* **Activity**: Please show each line below that contains the word "ალექსანდრე".

* **Records to use**:
▬▬▬

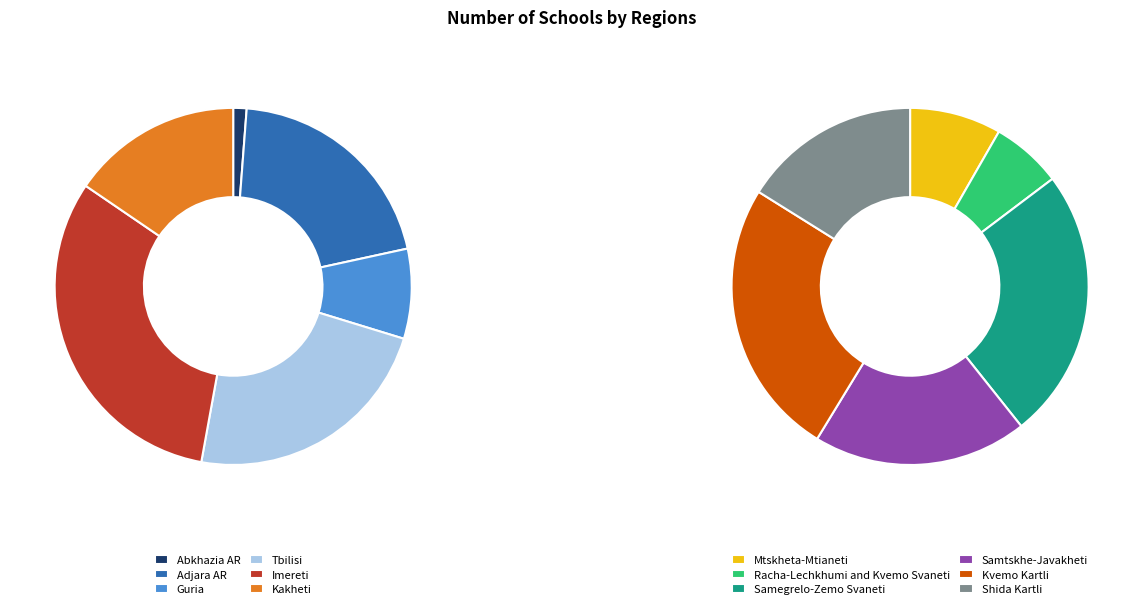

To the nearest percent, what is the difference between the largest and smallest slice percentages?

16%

▬▬▬

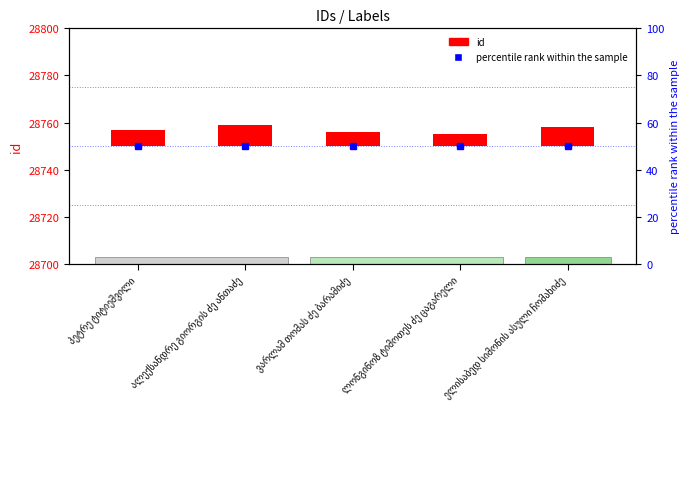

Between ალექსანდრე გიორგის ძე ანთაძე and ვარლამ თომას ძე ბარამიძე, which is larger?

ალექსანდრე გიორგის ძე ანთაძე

▬▬▬

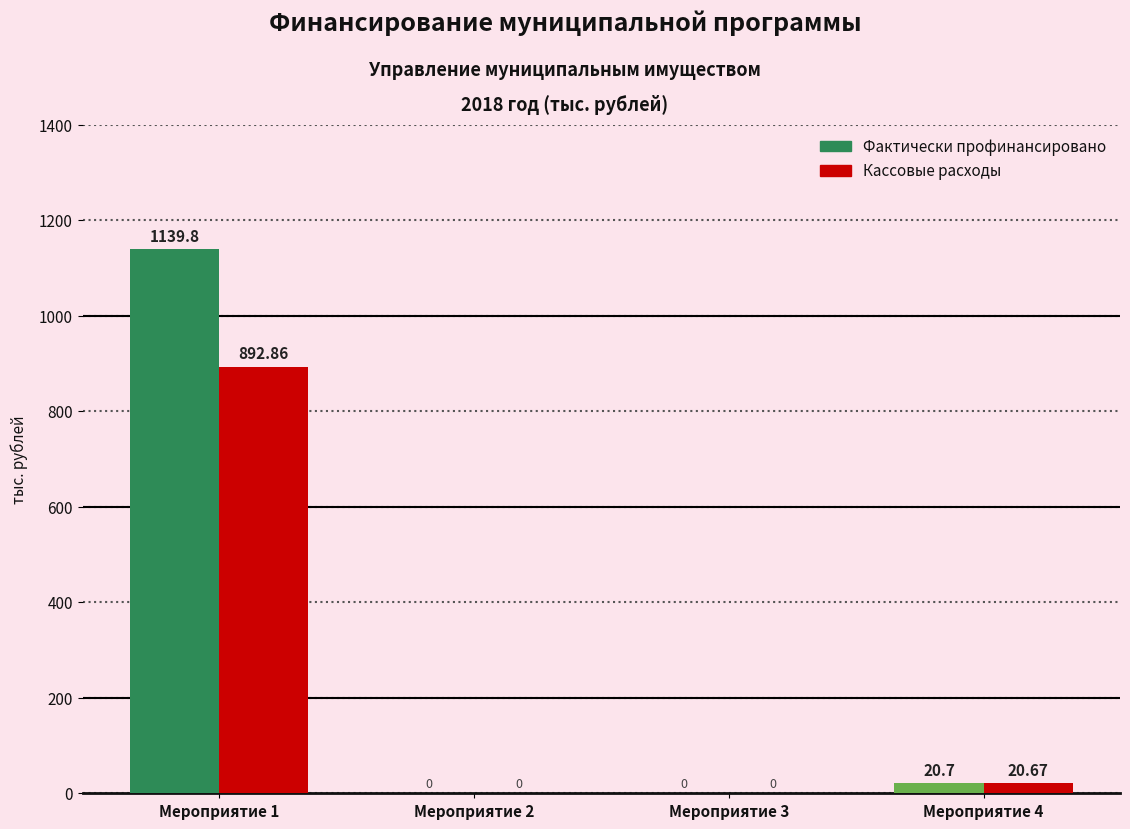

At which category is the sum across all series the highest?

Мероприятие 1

▬▬▬

* **Solution for this task**:
Between ალექსანდრე გიორგის ძე ანთაძე and ვარლამ თომას ძე ბარამიძე, which is larger?
ალექსანდრე გიორგის ძე ანთაძე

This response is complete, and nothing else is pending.